Vendere prodotti italiani in Russia e nei Paesi CSI significa innanzitutto comprendere le dinamiche di questi mercati.

Vendere prodotti italiani in Russia: cosa e come fare

La crisi economica globale ha comportato un cambiamento anche in questi mercati, per vendere in Russia ora serve anche l’analisi della concorrenza ed una strategia di posizionamento del prezzo del prodotto, oggi i russi sono molto più attenti al prezzo rispetto alla consolidata presenza dell’azienda italiana sul mercato od alla qualità artigianale dei prodotti italiani.

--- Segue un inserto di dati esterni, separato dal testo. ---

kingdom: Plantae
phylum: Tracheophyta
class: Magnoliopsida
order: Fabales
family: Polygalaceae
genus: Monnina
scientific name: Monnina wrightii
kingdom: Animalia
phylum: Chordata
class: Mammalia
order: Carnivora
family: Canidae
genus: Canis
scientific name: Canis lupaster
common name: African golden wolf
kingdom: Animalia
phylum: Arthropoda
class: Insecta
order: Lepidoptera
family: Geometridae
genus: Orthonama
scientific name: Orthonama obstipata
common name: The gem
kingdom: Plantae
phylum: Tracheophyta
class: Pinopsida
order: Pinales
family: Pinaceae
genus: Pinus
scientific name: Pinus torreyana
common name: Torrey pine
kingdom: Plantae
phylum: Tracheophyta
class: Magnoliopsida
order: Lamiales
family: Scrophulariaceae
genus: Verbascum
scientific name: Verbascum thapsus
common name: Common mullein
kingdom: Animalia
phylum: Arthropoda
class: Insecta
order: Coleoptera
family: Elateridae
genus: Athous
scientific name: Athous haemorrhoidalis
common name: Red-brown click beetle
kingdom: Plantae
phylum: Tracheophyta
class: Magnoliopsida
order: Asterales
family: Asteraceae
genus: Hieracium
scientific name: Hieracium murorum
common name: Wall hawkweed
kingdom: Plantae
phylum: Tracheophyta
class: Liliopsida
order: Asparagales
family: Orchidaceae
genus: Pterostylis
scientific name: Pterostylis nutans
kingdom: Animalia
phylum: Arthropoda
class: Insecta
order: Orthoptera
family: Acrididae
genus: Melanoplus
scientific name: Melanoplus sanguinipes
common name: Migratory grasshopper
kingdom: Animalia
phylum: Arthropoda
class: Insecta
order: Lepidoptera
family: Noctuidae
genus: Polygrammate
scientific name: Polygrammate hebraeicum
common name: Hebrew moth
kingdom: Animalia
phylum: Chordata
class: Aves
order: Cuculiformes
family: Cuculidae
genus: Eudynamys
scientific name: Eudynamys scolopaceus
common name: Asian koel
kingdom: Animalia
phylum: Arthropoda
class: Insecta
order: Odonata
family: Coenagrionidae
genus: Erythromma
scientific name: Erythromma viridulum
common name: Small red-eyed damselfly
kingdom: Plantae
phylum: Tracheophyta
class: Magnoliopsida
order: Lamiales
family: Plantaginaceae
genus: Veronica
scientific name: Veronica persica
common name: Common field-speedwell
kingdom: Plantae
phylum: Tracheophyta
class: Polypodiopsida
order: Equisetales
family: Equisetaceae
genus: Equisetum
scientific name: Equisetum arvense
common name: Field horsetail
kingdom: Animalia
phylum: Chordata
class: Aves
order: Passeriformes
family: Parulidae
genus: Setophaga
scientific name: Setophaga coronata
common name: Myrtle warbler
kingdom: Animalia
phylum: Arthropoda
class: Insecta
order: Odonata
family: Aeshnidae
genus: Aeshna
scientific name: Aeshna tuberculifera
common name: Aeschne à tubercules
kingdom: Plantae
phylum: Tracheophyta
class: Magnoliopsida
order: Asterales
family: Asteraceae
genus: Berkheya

Per alcuni mercati dell’area dei Paesi CSI vendere prodotti italiani in Russia non è più sufficiente, le ultime fiere in Russia sono state ad esempio caratterizzate dall’assenza di buyers ucraini e questo mercato necessita ora di un marketing approach specifico.

Esportare in Russia oggi significa anche tenere in considerazione le strategie operative connesse al cosiddetto Made with Italy, in sostanza l’esportazione in Russia attraverso lo strumento della joint venture con impresa locale in modo tale da garantirsi uno sbocco sul mercato nonostante il programma di sostituzione delle importazioni avviato dal Governo della Federazione Russa. A questo scopo sono disponibili strumenti per vendere in Russia come il Contratto Speciale di Investimento.

Per esportare in Russia dall’Italia non mancano infatti provvedimenti legislativi speciali della Federazione Russa che obbligano l’azienda italiana a seguire questa strada in alcuni settori merceologici. Ad esempio il Decreto della Federazione Russa n. 719/2016 impone, per determinate categorie di componenti meccaniche, l’acquisto di prodotti Made in Russia. Il Decreto della Federazione Russa n. 925/2016, in vigore dal 01/01/2017, prevede per le aziende russe a partecipazione pubblica la priorità ai fornitori russi o dell’Unione eurasiatica. In sintesi il Decreto prevede uno sconto virtuale sull’offerta effettiva nell’ambito delle gare di appalto per favorire i fornitori locali.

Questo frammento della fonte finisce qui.